Ram's family said they sought the assistance of President Reuven Rivlin in bringing his body to Israel.
"We have asked the president for help. Recent efforts to identify bodies are progressing slowly and we still do not know when he will be buried in Israel," the family said.
The ZAKA team was accompanied by Israel's Ambassador to Ethiopia Raphael Morav, Consul Opher Dach and representatives of the Ram and Matzliah families. ZAKA volunteers regularly attend the scene of road accidents and terror attacks in Israel, where they gather body parts and help identify victims. The name is an acronym of the Hebrew phrase "Zihui Korbanot Ason" (identification of disaster victims).
The search for the remains of the bodies began following permission from the local authorities. Prior to receiving approval, ZAKA accused the Ethiopian government of disrespecting the victims and denying them their dignity in death. "We have never seen such behavior in 30 years of handling disasters in Israel and around the world," ZAKA said.
According to the ZAKA team on the ground, locals looted the scene of the disaster as soon as the plane crashed. They said that the locals had overrun the site with tractors and bulldozers, ignoring the dead bodies and descerating of the honor of the victims. The looters, they said, covered over the site even as it was strewn with the remains of the dead and their possessions.

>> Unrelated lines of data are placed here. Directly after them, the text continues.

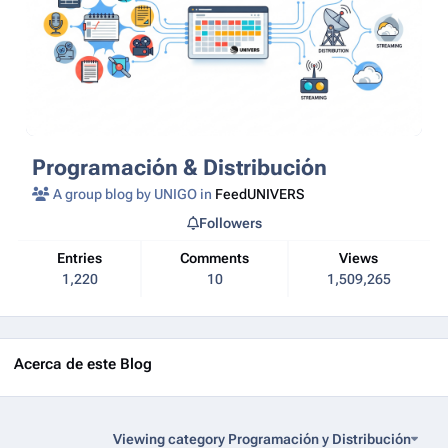
Programación & Distribución
A group blog by UNIGO in
FeedUNIVERS
Followers
Entries
Comments
Views
1,220
10
1,509,265
Acerca de este Blog
Viewing category Programación y Distribución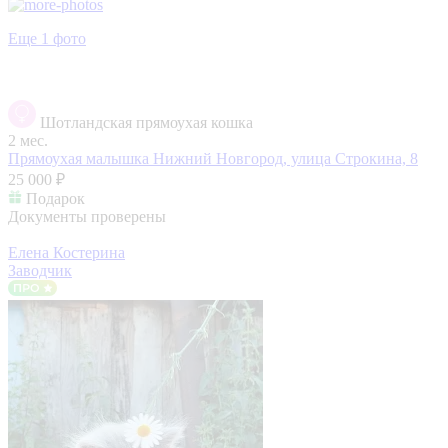
Еще 1 фото
Шотландская прямоухая кошка
2 мес.
Прямоухая малышка
Нижний Новгород, улица Строкина, 8
25 000 ₽
Подарок
Документы проверены
Елена Костерина
Заводчик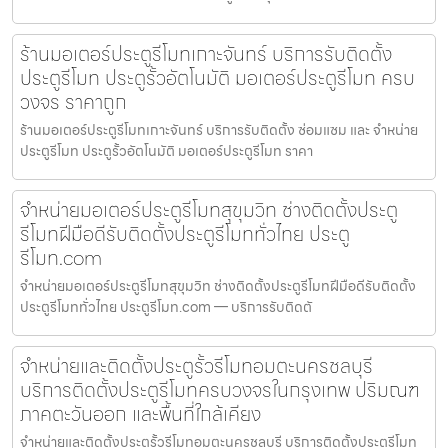
ร้านมอเตอร์ประตูรีโมทเกาะจันทร์ บริการรับติดตั้ง
ประตูรีโมท ประตูรั้วอัตโนมัติ มอเตอร์ประตูรีโมท ครบ
วงจร ราคาถูก
ร้านมอเตอร์ประตูรีโมทเกาะจันทร์ บริการรับติดตั้ง ซ่อมแซม และ จำหน่าย
ประตูรีโมท ประตูรั้วอัตโนมัติ มอเตอร์ประตูรีโมท ราคา
จำหน่ายมอเตอร์ประตูรีโมทสุขุมวิท ช่างติดตั้งประตู
รีโมทฝีมือดีรับติดตั้งประตูรีโมททั่วไทย ประตู
รีโมท.com
จำหน่ายมอเตอร์ประตูรีโมทสุขุมวิท ช่างติดตั้งประตูรีโมทฝีมือดีรับติดตั้ง
ประตูรีโมททั่วไทย ประตูรีโมท.com — บริการรับติดตั
จำหน่ายและติดตั้งประตูรั้วรีโมทอมตะนครชลบุรี
บริการติดตั้งประตูรีโมทครบวงจรในกรุงเทพ ปริมณฑ
ภาคตะวันออก และพื้นที่ใกล้เคียง
จำหน่ายและติดตั้งประตูรั้วรีโมทอมตะนครชลบุรี บริการติดตั้งประตูรีโมท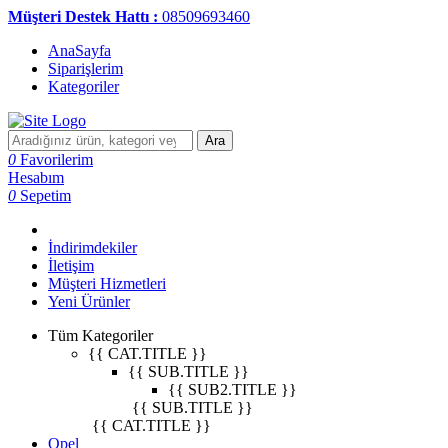
Müşteri Destek Hattı :
08509693460
AnaSayfa
Siparişlerim
Kategoriler
Ara
0
Favorilerim
Hesabım
0
Sepetim
İndirimdekiler
İletişim
Müşteri Hizmetleri
Yeni Ürünler
Tüm Kategoriler
{{ CAT.TITLE }}
{{ SUB.TITLE }}
{{ SUB2.TITLE }}
{{ SUB.TITLE }}
{{ CAT.TITLE }}
Opel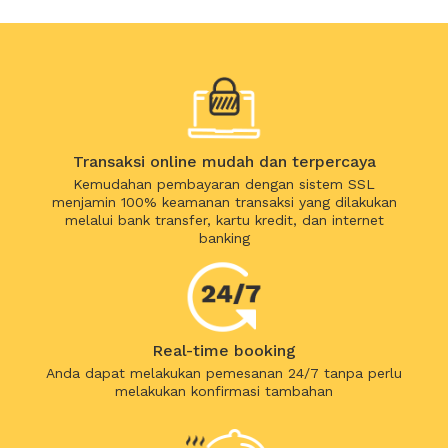
Transaksi online mudah dan terpercaya
Kemudahan pembayaran dengan sistem SSL
menjamin 100% keamanan transaksi yang dilakukan
melalui bank transfer, kartu kredit, dan internet
banking
Real-time booking
Anda dapat melakukan pemesanan 24/7 tanpa perlu
melakukan konfirmasi tambahan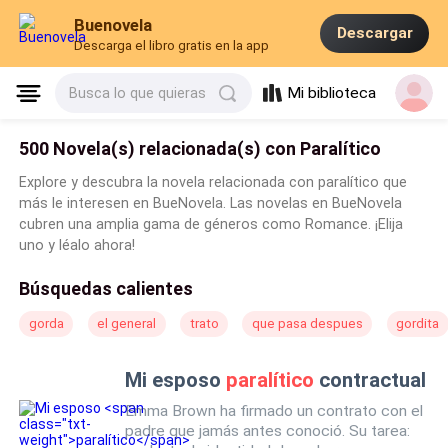
Buenovela
Descargar
Descarga el libro gratis en la app
Mi biblioteca
Busca lo que quieras
500 Novela(s) relacionada(s) con Paralítico
Explore y descubra la novela relacionada con paralítico que
más le interesen en BueNovela. Las novelas en BueNovela
cubren una amplia gama de géneros como Romance. ¡Elija
uno y léalo ahora!
Búsquedas calientes
gorda
el general
trato
que pasa despues
gordita
Mi esposo
paralítico
contractual
Emma Brown ha firmado un contrato con el
padre que jamás antes conoció. Su tarea: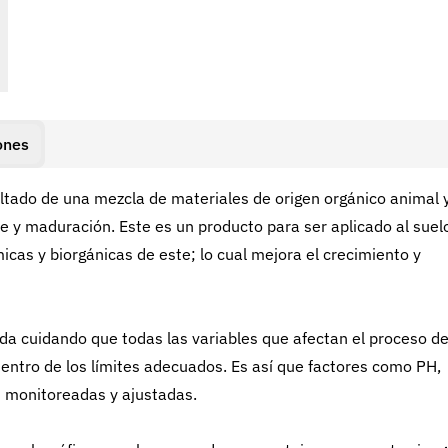
ones
ultado de una mezcla de materiales de origen orgánico animal 
 y maduración. Este es un producto para ser aplicado al suel
icas y biorgánicas de este; lo cual mejora el crecimiento y
da cuidando que todas las variables que afectan el proceso d
ntro de los límites adecuados. Es así que factores como PH,
 monitoreadas y ajustadas.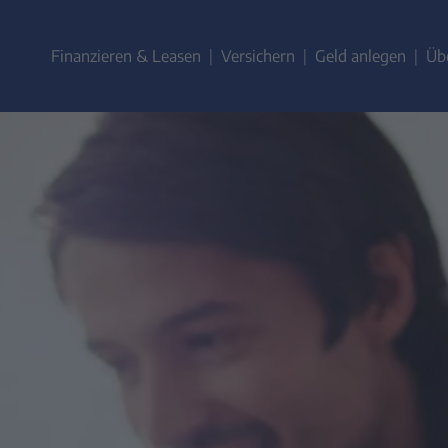
ZUM
CONTENT
Finanzieren & Leasen
Versichern
Geld anlegen
Üb
SPRINGEN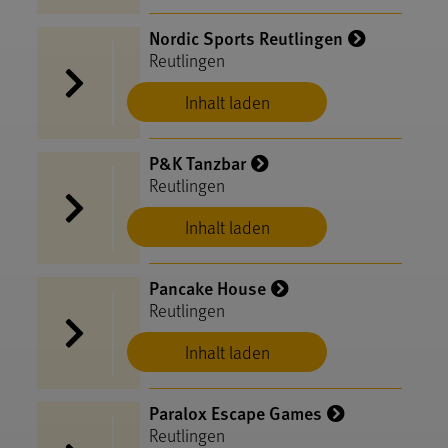
Nordic Sports Reutlingen
Reutlingen
Inhalt laden
P&K Tanzbar
Reutlingen
Inhalt laden
Pancake House
Reutlingen
Inhalt laden
Paralox Escape Games
Reutlingen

Israel's Foreign Ministry worked throughout the week for permission for the ZAKA volunteers to complete their work. Their efforts, not to mention a personal request by Prime Minister Benjamin Netanyahu, were in vain until Saturday night.
"We found hair, teeth, body parts," said ZAKA volunteer Elazar Samet. "We are making great efforts, alongside with ambassadors of other countries. We have found passports, documents, pictures. We began digging with our hands. We will do everything to help as many people as possible regardless of religion, race or gender."
Rivlin spoke on Friday with his Ethiopian counterpart Sahle-Work Zewde, and thanked her for allowing the Israeli team to search the area.
"Israel will go anywhere in the world to bring home our loved ones," Rivlin said. "Please allow us to continue our search in the broadest way possible."